#### Job item
Can you output every line of the listing below as a numbered list, leaving out any blank lines?

------ Provided data

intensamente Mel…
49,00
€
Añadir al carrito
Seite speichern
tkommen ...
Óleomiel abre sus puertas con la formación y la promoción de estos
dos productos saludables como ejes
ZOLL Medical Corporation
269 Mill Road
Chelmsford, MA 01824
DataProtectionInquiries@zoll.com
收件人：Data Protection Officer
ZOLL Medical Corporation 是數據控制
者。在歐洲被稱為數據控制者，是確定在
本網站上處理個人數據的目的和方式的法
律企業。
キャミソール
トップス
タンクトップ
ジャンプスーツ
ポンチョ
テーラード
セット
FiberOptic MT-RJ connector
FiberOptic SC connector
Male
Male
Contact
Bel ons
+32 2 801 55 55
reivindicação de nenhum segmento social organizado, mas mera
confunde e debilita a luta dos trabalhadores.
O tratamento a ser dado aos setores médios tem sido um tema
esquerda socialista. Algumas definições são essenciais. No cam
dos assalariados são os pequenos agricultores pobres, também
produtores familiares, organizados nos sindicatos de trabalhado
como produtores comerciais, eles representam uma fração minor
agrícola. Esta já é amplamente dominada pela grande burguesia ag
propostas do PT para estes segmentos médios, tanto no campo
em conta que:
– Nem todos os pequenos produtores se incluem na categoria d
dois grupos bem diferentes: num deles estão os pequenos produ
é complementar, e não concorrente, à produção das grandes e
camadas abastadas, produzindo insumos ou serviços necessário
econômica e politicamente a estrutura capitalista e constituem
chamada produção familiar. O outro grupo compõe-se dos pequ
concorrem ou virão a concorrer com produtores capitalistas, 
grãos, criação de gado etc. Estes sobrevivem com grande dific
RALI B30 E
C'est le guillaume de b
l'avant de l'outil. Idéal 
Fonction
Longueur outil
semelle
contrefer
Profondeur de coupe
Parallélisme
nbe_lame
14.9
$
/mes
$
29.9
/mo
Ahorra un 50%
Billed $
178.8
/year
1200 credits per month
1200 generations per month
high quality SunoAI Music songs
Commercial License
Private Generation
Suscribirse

------------

#### Solution
1. intensamente Mel…
2. 49,00
3. €
4. Añadir al carrito
5. Seite speichern
6. tkommen ...
7. Óleomiel abre sus puertas con la formación y la promoción de estos
8. dos productos saludables como ejes
9. ZOLL Medical Corporation
10. 269 Mill Road
11. Chelmsford, MA 01824
12. DataProtectionInquiries@zoll.com
13. 收件人：Data Protection Officer
14. ZOLL Medical Corporation 是數據控制
15. 者。在歐洲被稱為數據控制者，是確定在
16. 本網站上處理個人數據的目的和方式的法
17. 律企業。
18. キャミソール
19. トップス
20. タンクトップ
21. ジャンプスーツ
22. ポンチョ
23. テーラード
24. セット
25. FiberOptic MT-RJ connector
26. FiberOptic SC connector
27. Male
28. Male
29. Contact
30. Bel ons
31. +32 2 801 55 55
32. reivindicação de nenhum segmento social organizado, mas mera
33. confunde e debilita a luta dos trabalhadores.
34. O tratamento a ser dado aos setores médios tem sido um tema
35. esquerda socialista. Algumas definições são essenciais. No cam
36. dos assalariados são os pequenos agricultores pobres, também
37. produtores familiares, organizados nos sindicatos de trabalhado
38. como produtores comerciais, eles representam uma fração minor
39. agrícola. Esta já é amplamente dominada pela grande burguesia ag
40. propostas do PT para estes segmentos médios, tanto no campo
41. em conta que:
42. – Nem todos os pequenos produtores se incluem na categoria d
43. dois grupos bem diferentes: num deles estão os pequenos produ
44. é complementar, e não concorrente, à produção das grandes e
45. camadas abastadas, produzindo insumos ou serviços necessário
46. econômica e politicamente a estrutura capitalista e constituem
47. chamada produção familiar. O outro grupo compõe-se dos pequ
48. concorrem ou virão a concorrer com produtores capitalistas, 
49. grãos, criação de gado etc. Estes sobrevivem com grande dific
50. RALI B30 E
51. C'est le guillaume de b
52. l'avant de l'outil. Idéal 
53. Fonction
54. Longueur outil
55. semelle
56. contrefer
57. Profondeur de coupe
58. Parallélisme
59. nbe_lame
60. 14.9
61. $
62. /mes
63. $
64. 29.9
65. /mo
66. Ahorra un 50%
67. Billed $
68. 178.8
69. /year
70. 1200 credits per month
71. 1200 generations per month
72. high quality SunoAI Music songs
73. Commercial License
74. Private Generation
75. Suscribirse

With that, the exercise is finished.